The wetlands are the traditional lands of the Awabakal People, bounded to the north-west by the Wonnarua, the Worimi to the north-east, and the Darkinjung peoples to the west and south. Middens, artefact scatters and campsites dot the margins, while it is believed that undiscovered burial sites edge Belmont Lagoon, a dreaming site formed when the Moon wept out of loneliness. The Awabakal were determined defenders of their land, too, repelling incursions by neighbouring clans for thousands of years.
People are still fighting over this culturally contested land, with environmentalists agitated by the off-roaders, fisherman at odds with swimmers, and the BWSP Board of Directors recently disbanded due to a bitter power struggle between members. But beneath skies so sharp they could shatter and icy ocean spray, we find a like-minded tribe parked up in the hind dunes.

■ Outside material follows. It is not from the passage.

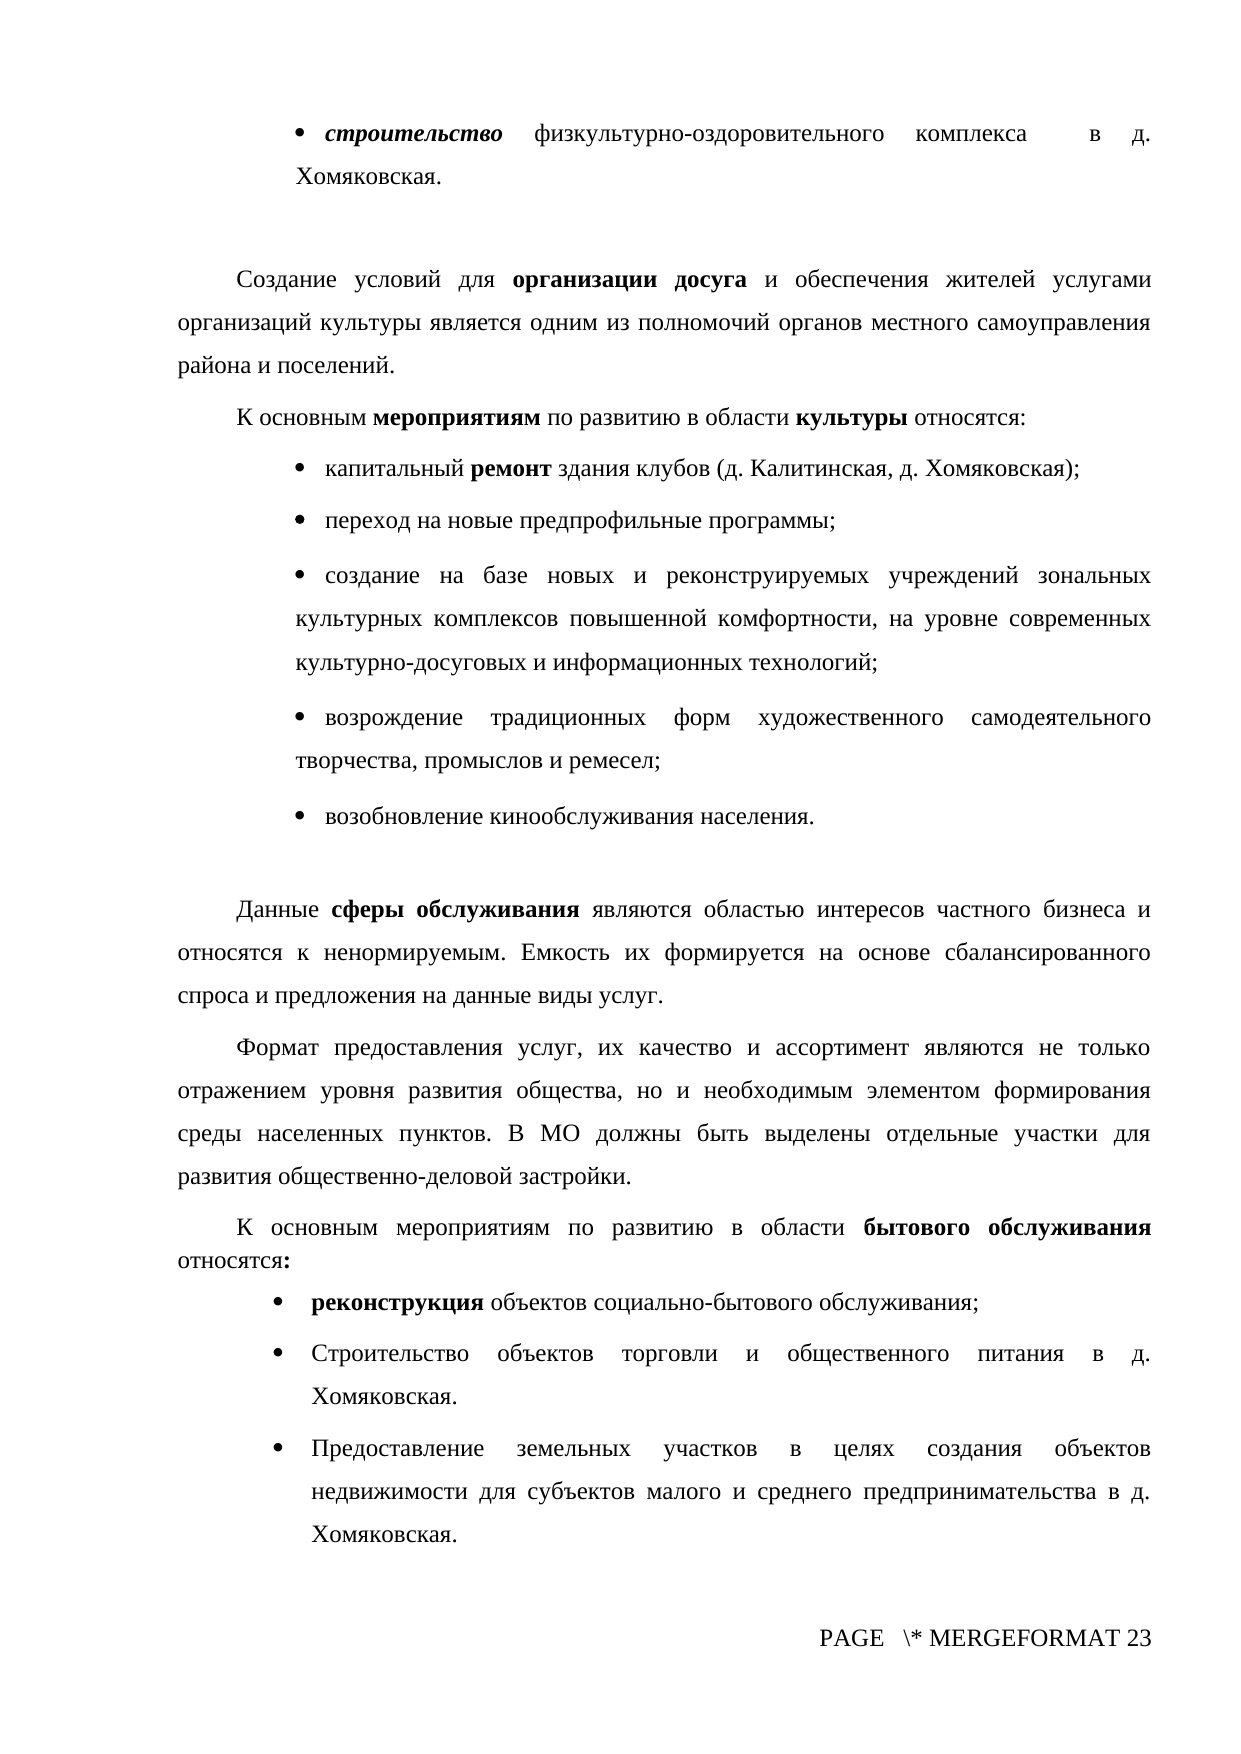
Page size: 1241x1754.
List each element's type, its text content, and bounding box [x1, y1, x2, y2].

The Camel ticks softly in the fading light, cooling. Driftwood fires emerge along the sand, tinnies clink, and the raggedy tribe of mutts that Belmont welcomes holler and yip at the water’s edge. The Kelpie is above such things as she has her own camp chair and a stash of sticks all of her own. Later, though, she spends hours dancing at the surf’s edge, ears, tail and tongue cartoon-like in bouncy joy.
The Cowboy goes into mountain-man mode for a while, hauling out the unfortunate from vehicles bogged to their bellies and cutting wood for the fire, while I emu pick along the churned tracks searching for shells.
The power in this unbound land catches you unaware. The space, with its 360º rake and skin-scouring love climbs inside you, stilling the human while enticing a primitive other. Fire, shelter, pounding water and the sense of smallness that we rarely experience in this conditioned world – these are the things that echo here… that and the meaty roar of V8s sideways in the sand.
We remain alert, though, watching, waiting, heartbeats a skip faster than before, salt-tight skin tingling in anticipation of the next assault of hormone laced primitive fear. We fail, repeatedly, to keep the sinuous, mutable force of nature at bay. Paint is scoured from the Camel’s flanks, there are fat welts in her tyres and corrosion eats at her underbelly, while the Cowboy and I look like Cactus Beach locals, wire-like hair slicing pink skin, eyes scrinched shut against the elements. The Kelpie, alone, resists. Perhaps it is her lack of the deep, primal and internalised Man vs Nature conflict humans must bear. That and the sticks.